I gave up trying to use the slow internet connection and the fading computer screen to update my blog. So I made some notes and now that I am back, I am updating the blog.
The day after snowboarding, we drove up to the Demänovská valley, in the Low Tatras National Park. Unfortunately the Demanskova Ice Cave is closed in January, but not far from there is another cave, known as Caves of Liberty.
Entrance to the caves is in the Tociste valley at elevation 870 m. You can access it by zigzag foothpath ( a very icy one) leading from the parking lot, where a height difference of 52 m must be gotover. The cave is created in middle Triasic dark gray Guttenstein limestones of Kriznansky nappe, along tectonic faults by former flow of Demanovka and its lateral hanging ponor tributaries. It represents morphologicaly the most varied part of the Demanovsky cave system.
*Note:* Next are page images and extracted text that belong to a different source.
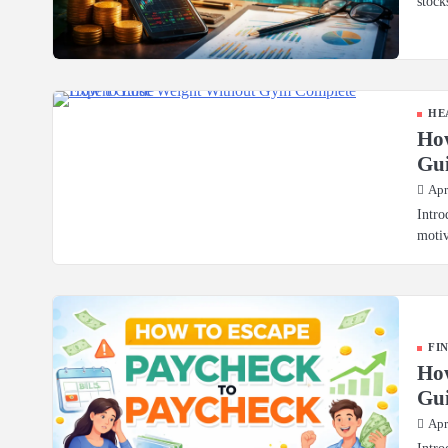
stock
HE
Ho
Gu
Apr
Intro
motiv
FI
How
Gui
Apr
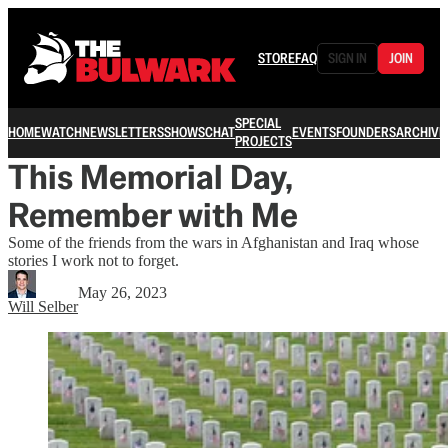
STORE
FAQ
SIGN IN
JOIN
SPECIAL
HOME
WATCH
NEWSLETTERS
SHOWS
CHAT
EVENTS
FOUNDERS
ARCHIVE
PROJECTS
This Memorial Day,
Remember with Me
Some of the friends from the wars in Afghanistan and Iraq whose
stories I work not to forget.
May 26, 2023
Will Selber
The cave length is more than 8400 m, 7624 m of the cave were measured. Out of the rich flowstone filling, flowstone water lilies and other lacustrine forms / sponge, coral, grape / as well as eccentric stalactites are unique. Mighty flowstone waterfalls and columns, sphaerolithical stalactites and many other forms of stalactites and stalagmites are captivating. There is a thick onflow of white soft flowstone in the Great dome. Underground flow of Demanovka flows through the cave and gets to the surface by the Vyvieranie cave
Our guide himself lived in the mountain. His grey hair and bushy beard gave away his true age, but you would have never guessed it otherwise. All that walking up and down the mountain and the cave made sure he was fitter than the rest of us.
Apart from the cave and the atmosphere in the cave which is undescribeable, the view from the top of the mountain, where the cave entrance is, also breathtaking.